---- Raw data

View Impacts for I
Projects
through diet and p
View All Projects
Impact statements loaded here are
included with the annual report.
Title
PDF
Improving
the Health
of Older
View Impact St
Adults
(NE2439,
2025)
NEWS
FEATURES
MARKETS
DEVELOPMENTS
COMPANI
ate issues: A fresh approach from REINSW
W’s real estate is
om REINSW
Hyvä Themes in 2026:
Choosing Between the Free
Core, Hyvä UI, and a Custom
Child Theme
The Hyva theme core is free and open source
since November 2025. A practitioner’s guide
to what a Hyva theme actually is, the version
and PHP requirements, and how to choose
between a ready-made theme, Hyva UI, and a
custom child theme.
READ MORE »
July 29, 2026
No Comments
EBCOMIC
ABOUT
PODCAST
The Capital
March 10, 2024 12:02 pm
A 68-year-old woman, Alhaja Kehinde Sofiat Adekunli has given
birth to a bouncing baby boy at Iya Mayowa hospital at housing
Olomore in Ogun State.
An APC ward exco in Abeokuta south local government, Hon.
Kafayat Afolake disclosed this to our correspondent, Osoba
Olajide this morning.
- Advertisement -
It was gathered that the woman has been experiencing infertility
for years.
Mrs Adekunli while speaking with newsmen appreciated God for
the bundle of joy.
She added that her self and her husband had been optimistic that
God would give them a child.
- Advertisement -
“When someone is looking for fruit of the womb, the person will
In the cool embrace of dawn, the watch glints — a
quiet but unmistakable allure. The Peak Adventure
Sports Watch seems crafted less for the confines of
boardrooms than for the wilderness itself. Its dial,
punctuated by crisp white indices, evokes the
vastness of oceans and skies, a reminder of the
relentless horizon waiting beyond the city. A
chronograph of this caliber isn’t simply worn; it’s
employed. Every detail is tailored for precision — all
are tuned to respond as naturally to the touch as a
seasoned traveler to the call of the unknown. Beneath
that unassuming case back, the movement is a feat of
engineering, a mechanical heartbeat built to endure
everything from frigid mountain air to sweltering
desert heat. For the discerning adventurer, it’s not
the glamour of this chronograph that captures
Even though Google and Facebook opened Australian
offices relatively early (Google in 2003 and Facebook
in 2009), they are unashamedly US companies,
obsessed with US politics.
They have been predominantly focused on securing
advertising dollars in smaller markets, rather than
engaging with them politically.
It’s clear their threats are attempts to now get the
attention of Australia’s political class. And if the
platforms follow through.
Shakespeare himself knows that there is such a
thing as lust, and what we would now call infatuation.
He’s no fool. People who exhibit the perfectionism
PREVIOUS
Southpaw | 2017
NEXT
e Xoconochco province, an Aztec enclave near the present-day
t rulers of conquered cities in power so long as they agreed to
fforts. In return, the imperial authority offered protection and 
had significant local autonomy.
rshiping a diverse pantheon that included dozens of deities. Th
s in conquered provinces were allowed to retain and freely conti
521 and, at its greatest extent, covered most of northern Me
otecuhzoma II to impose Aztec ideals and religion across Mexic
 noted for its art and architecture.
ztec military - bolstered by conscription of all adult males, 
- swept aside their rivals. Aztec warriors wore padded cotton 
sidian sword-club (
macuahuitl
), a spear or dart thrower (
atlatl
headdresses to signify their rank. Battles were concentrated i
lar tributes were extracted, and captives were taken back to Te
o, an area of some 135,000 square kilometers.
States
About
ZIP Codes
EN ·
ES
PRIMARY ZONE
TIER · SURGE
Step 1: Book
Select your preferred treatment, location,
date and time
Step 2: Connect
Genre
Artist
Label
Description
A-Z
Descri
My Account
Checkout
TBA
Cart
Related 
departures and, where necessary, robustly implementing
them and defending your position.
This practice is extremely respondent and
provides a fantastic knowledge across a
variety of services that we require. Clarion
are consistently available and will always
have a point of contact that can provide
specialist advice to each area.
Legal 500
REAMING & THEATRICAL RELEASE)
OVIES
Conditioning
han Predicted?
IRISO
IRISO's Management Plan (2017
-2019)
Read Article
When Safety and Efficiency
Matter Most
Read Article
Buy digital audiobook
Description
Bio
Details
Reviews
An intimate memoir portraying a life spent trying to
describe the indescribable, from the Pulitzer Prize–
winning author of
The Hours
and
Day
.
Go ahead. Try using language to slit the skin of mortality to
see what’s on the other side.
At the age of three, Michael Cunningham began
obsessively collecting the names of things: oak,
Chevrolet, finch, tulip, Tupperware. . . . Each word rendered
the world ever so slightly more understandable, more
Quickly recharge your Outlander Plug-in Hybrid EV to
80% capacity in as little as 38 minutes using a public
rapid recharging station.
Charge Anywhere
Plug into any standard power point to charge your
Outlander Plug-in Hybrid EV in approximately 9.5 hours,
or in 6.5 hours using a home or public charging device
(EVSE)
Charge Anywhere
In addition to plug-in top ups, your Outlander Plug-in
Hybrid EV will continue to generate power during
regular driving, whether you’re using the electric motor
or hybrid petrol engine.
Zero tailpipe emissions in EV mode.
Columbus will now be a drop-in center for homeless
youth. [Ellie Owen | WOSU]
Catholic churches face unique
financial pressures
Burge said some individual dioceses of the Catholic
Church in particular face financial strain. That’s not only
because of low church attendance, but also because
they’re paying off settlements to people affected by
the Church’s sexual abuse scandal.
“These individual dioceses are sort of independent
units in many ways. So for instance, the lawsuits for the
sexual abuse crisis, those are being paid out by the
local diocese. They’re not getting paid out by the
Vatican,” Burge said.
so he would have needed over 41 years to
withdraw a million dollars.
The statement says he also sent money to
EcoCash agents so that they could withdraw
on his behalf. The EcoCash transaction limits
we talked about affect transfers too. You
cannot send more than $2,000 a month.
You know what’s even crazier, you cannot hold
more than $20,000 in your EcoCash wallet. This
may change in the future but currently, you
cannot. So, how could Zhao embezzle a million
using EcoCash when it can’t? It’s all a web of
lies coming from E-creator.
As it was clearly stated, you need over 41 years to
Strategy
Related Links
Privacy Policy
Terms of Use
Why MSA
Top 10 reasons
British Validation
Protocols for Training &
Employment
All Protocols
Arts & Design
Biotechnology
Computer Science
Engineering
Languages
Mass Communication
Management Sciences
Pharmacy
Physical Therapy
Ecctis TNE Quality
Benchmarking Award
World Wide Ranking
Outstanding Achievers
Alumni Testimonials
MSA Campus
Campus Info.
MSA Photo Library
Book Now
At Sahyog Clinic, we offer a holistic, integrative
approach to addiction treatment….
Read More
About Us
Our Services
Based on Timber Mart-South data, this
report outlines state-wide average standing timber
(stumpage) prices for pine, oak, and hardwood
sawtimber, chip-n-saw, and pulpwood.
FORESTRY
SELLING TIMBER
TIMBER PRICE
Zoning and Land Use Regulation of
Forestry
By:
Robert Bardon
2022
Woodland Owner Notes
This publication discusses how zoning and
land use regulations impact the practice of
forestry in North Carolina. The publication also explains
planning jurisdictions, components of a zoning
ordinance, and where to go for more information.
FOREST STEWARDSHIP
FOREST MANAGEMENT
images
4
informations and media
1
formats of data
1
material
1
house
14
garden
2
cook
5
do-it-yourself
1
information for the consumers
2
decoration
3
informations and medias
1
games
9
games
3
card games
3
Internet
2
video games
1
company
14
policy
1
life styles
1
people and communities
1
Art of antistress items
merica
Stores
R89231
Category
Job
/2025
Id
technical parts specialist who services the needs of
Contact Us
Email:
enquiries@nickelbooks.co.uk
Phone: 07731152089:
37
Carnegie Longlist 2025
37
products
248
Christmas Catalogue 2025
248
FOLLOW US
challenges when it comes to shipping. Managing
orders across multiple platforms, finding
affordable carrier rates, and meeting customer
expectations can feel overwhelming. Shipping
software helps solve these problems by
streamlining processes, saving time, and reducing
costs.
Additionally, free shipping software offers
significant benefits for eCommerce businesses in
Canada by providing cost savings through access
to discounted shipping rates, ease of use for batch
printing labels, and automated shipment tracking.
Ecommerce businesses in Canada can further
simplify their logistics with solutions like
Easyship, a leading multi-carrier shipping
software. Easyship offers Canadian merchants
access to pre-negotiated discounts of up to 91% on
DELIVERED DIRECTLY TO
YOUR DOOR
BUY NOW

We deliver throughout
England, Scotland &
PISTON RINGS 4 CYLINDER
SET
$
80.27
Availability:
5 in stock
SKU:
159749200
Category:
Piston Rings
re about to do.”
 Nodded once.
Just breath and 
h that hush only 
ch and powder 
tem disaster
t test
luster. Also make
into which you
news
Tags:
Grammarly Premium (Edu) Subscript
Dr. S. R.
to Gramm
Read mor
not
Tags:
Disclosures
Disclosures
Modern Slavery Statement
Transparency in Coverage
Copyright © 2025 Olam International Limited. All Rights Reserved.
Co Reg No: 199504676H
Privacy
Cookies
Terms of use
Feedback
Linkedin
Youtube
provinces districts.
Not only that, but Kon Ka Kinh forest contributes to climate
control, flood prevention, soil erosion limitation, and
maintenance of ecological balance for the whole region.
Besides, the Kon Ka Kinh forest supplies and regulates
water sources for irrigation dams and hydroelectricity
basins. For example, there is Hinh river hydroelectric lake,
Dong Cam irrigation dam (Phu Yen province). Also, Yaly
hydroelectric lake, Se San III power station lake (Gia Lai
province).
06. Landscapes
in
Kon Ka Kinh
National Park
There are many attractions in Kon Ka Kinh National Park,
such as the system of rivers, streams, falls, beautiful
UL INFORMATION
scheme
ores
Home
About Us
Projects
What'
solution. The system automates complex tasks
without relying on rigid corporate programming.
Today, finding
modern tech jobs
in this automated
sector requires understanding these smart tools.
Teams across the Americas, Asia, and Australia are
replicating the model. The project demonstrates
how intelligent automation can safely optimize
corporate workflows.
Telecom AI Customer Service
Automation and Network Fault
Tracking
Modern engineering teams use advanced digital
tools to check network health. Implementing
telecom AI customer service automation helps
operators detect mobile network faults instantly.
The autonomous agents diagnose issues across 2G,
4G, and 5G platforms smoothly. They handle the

--------

## Assigned task
Write out each line above with the word "dollars".

## Answer area
advertising dollars in smaller markets, rather than
withdraw a million dollars.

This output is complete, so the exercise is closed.